Task requirements: Could you copy exactly the lines from the one containing "在上图中所示的加载时间轴中" through the last line of the records below, leaving out any pictures?

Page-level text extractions
_ _ _

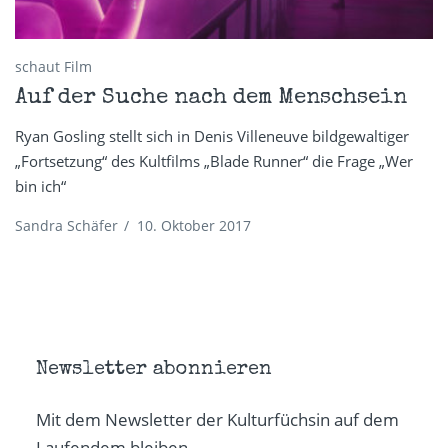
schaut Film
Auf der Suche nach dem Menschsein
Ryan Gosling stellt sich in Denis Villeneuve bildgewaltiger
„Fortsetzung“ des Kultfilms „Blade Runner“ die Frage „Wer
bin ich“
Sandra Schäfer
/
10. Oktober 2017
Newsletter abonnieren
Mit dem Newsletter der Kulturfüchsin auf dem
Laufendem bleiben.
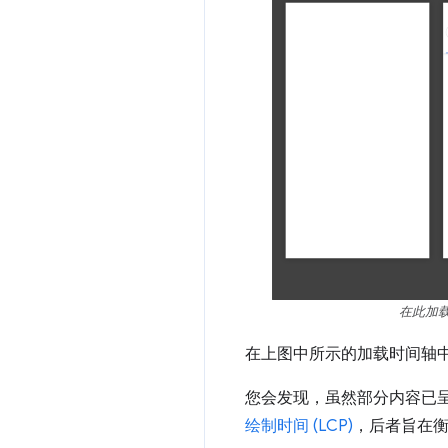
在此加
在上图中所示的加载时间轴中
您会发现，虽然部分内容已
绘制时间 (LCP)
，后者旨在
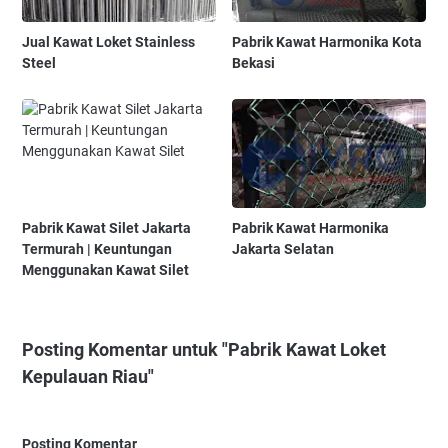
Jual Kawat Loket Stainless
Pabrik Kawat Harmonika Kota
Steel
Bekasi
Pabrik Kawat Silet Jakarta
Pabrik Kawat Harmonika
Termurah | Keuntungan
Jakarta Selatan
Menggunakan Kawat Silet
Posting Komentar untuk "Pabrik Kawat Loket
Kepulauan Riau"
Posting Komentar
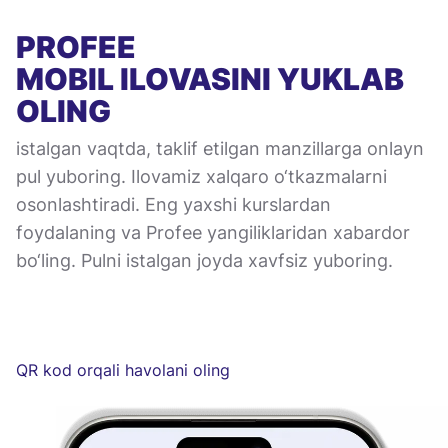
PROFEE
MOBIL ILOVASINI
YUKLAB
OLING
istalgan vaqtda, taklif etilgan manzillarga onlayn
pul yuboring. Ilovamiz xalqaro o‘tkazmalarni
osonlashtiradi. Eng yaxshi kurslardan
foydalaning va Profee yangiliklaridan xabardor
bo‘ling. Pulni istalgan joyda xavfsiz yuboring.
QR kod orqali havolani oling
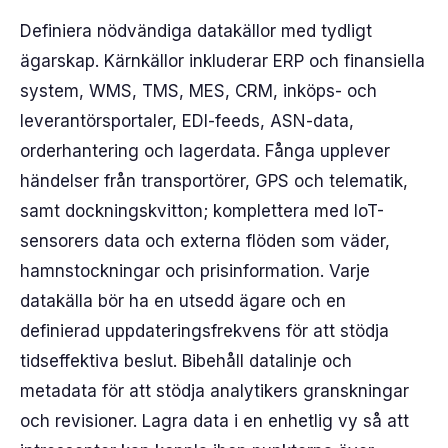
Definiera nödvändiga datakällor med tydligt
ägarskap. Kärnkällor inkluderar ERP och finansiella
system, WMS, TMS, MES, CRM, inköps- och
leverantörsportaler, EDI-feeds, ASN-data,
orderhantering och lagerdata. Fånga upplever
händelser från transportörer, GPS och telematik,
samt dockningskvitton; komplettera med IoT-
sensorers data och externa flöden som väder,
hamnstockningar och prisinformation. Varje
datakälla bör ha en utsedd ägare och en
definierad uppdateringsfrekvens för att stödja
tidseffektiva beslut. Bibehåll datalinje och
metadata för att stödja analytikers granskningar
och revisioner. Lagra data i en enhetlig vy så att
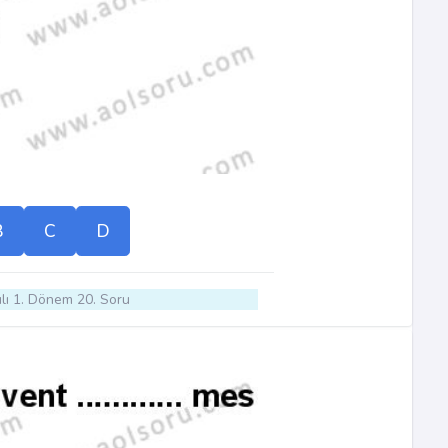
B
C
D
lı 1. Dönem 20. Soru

_ _ _

Completed exercise:
在上图中所示的加载时间轴中
您会发现，虽然部分内容已
绘制时间 (LCP)
，后者旨在
Jual Kawat Loket Stainless
Pabrik Kawat Harmonika Kota
Steel
Bekasi
Pabrik Kawat Silet Jakarta
Pabrik Kawat Harmonika
Termurah | Keuntungan
Jakarta Selatan
Menggunakan Kawat Silet
Posting Komentar untuk "Pabrik Kawat Loket
Kepulauan Riau"
Posting Komentar
PROFEE
MOBIL ILOVASINI
YUKLAB
OLING
istalgan vaqtda, taklif etilgan manzillarga onlayn
pul yuboring. Ilovamiz xalqaro o‘tkazmalarni
osonlashtiradi. Eng yaxshi kurslardan
foydalaning va Profee yangiliklaridan xabardor
bo‘ling. Pulni istalgan joyda xavfsiz yuboring.
QR kod orqali havolani oling
Definiera nödvändiga datakällor med tydligt
ägarskap. Kärnkällor inkluderar ERP och finansiella
system, WMS, TMS, MES, CRM, inköps- och
leverantörsportaler, EDI-feeds, ASN-data,
orderhantering och lagerdata. Fånga upplever
händelser från transportörer, GPS och telematik,
samt dockningskvitton; komplettera med IoT-
sensorers data och externa flöden som väder,
hamnstockningar och prisinformation. Varje
datakälla bör ha en utsedd ägare och en
definierad uppdateringsfrekvens för att stödja
tidseffektiva beslut. Bibehåll datalinje och
metadata för att stödja analytikers granskningar
och revisioner. Lagra data i en enhetlig vy så att
B
C
D
lı 1. Dönem 20. Soru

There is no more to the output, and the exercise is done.